What to produce: Reproduce the data below verbatim from the line containing "cyclopium | − | − | − |" through its final line, and produce nothing more.

Collected data:
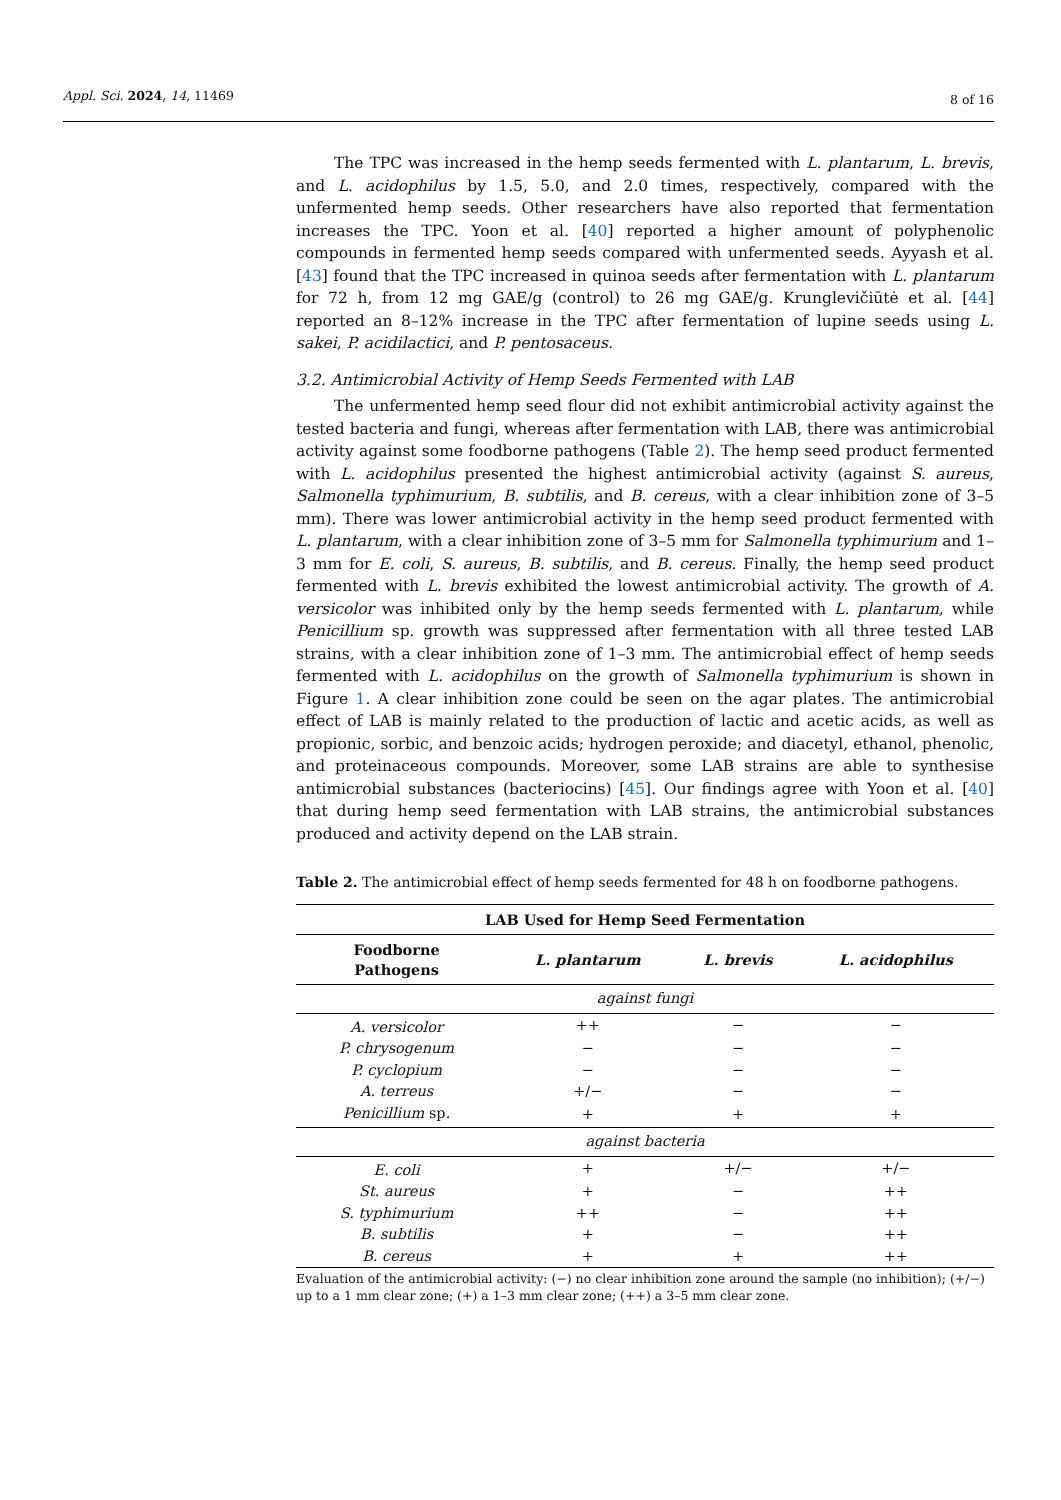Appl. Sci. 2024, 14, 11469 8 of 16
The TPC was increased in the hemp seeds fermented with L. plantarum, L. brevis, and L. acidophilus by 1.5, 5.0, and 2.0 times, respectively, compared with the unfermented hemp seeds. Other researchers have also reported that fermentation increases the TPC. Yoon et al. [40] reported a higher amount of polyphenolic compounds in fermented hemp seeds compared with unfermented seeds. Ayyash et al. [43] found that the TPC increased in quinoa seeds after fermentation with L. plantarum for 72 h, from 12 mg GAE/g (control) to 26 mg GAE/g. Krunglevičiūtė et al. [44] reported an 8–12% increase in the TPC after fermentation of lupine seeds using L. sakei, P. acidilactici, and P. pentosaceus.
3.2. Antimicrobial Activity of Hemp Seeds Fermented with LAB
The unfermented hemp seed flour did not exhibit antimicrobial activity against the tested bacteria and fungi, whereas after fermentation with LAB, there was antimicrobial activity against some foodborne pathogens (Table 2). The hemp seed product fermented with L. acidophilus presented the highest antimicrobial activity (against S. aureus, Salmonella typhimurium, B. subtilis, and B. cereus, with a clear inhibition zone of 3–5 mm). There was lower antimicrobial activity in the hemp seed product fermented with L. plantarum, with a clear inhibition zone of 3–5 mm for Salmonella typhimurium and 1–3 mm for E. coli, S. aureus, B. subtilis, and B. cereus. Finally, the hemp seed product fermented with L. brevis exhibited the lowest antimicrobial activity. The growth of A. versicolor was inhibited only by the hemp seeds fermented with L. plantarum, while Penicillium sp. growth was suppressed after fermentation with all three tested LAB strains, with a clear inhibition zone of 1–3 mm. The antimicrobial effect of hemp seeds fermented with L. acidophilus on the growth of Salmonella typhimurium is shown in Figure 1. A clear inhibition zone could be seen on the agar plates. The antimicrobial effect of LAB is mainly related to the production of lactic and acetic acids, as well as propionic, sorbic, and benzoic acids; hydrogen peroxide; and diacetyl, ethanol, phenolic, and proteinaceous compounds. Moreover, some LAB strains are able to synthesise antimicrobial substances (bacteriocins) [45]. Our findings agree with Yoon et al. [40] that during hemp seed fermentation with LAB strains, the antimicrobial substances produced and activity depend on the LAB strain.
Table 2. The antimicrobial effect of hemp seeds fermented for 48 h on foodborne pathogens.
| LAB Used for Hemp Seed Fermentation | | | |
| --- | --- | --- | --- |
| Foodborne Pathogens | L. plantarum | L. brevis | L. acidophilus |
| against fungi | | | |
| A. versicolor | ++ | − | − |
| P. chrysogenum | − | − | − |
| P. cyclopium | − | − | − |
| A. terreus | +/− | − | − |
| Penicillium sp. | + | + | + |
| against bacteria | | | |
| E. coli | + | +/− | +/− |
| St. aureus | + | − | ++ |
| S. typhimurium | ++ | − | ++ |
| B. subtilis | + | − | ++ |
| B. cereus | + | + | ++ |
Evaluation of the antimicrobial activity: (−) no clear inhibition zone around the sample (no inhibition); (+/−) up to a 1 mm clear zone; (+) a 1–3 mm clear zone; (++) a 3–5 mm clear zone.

Expected answer:
| P. cyclopium | − | − | − |
| A. terreus | +/− | − | − |
| Penicillium sp. | + | + | + |
| against bacteria | | | |
| E. coli | + | +/− | +/− |
| St. aureus | + | − | ++ |
| S. typhimurium | ++ | − | ++ |
| B. subtilis | + | − | ++ |
| B. cereus | + | + | ++ |
Evaluation of the antimicrobial activity: (−) no clear inhibition zone around the sample (no inhibition); (+/−) up to a 1 mm clear zone; (+) a 1–3 mm clear zone; (++) a 3–5 mm clear zone.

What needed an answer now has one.